++++ DOCUMENT PASSAGE ++++

Ypsi's Role in War of 1812 image Ypsi's Role in War of 1812 image Ypsi's Role in War of 1812 image
Author
James Mann
Rights Held By
Ypsilanti Historical Society
OCR Text

Cannon balls raining on Detroit. Foreign troops occupying Mackinac Island. Pitched battle on the outskirts of Frenchtown (Monroe). These distressing scenarios were all a part of Michigan’s experience during the War of 1812, a conflict between the United States and Great Britain that severely tested both the country and the people of the state. -Michigan History magazine, January/February 2012

29 Years After Independence The young nation that was the United States in 1812 had several reasons for declaring war on England that year, one of which was the annexation of what is now Canada to the United States. This, it was thought, could be accomplished simply by hard marching. Canada, they surmised, was ripe for the taking. To achieve this goal, the United States had a plan to launch a three-pronged invasion of Canada, with one prong crossing the river at Detroit. This force was under the command of General William Hull, a hero of the revolution and Governor of the Michigan Territory. War Declared

Hull had been in Washington during the spring of 1812, where, in a state of anxiety, he listened to the debates in Congress on the subject of war with England. In anticipation of war, Governor Meigs of Ohio had gathered a force of 1,200 men. This force was placed under the command of General Hull, and there began the hard move to Detroit. There were no roads, only narrow trails and the supplies were heavy. The men traveled on what passed for a road along the shore of Lake Erie. On June 24, Hull received orders to hasten with his men to Detroit and await further orders. The orders arrived six days after war had been declared, but this item of information was not included in the order. Not until a week later did General Hull receive word that the nation was now in a state of war.

Arrival at Fort Detroit

Once Hull arrived at Detroit he rested his men and awaited further orders. Officers under his command, including Colonel Duncan McArthur and Colonel Lewis Cass, urged him to invade the opposite shore where a gun battery was under construction in full view of Detroit. These were eager, ambitious young men, who sought the glory of war and the political advancement such glory would bring. Hull told them he had no orders to do so. Then, on July 9, Hull received orders giving him full authority to commence offensive operations. The Americans crossed the Detroit River on the evening of July 11 and the British forces turned away. Hull issued a proclamation but took no further action. McArthur and Cass, on their own, led several reconnaissance operations, and found their forces outnumbered the British. A bold move could win the campaign, but bold moves were no longer in the make-up of the man who was William Hull.

++++ LISTING ++++

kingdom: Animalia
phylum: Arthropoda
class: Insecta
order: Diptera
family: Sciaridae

++++
++++ LISTING ++++

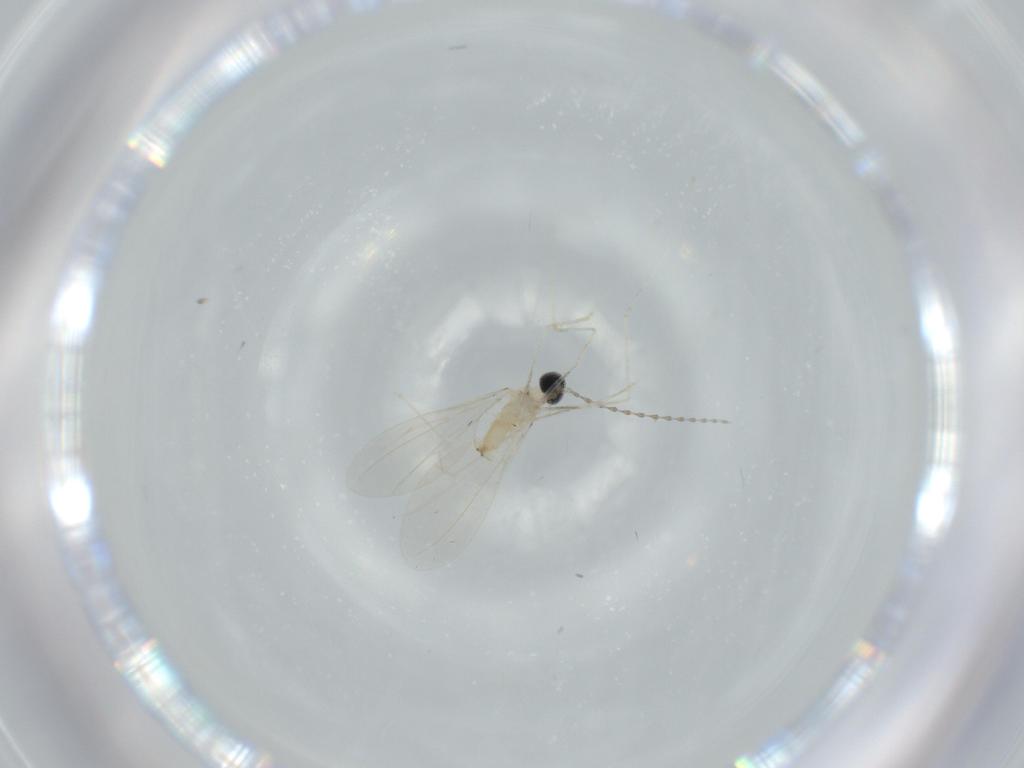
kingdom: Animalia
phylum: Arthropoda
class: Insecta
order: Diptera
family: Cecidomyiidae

++++

▸ GIVEN EXERCISE A:
List every person that the War of 1812 article gives a military or government title.
▸ GIVEN EXERCISE B:
Continue the War of 1812 article from where it stops.

▸ TASK OUTPUT A:
General William Hull, Governor Meigs of Ohio, Colonel Duncan McArthur, Colonel Lewis Cass

▸ TASK OUTPUT B:
Hesitation

The officers under Hull wanted to march on the British post at Fort Malden, eighteen miles away. Hull gave no such order. At first the officers among themselves accused Hull of imbecility and cowardice. Early in August Hull ordered his men to return to the American side of the Detroit River. He had learned of the British taking the fort at Mackinac, and of the Native People siding with the British in the war. Hull then feared the Native People would go on the warpath and massacre the American settlers in the Territory. With the officers more open in their feelings toward Hull, they began to use the word treason when speaking of him. The order to withdraw was obeyed. The men under Hull were close to mutiny and even spoke of removing Hull from command. They hesitated, as none of them wanted to be the one who carried out the deed. After the Americans withdrew from their advance into Ontario, the British took up positions across the river.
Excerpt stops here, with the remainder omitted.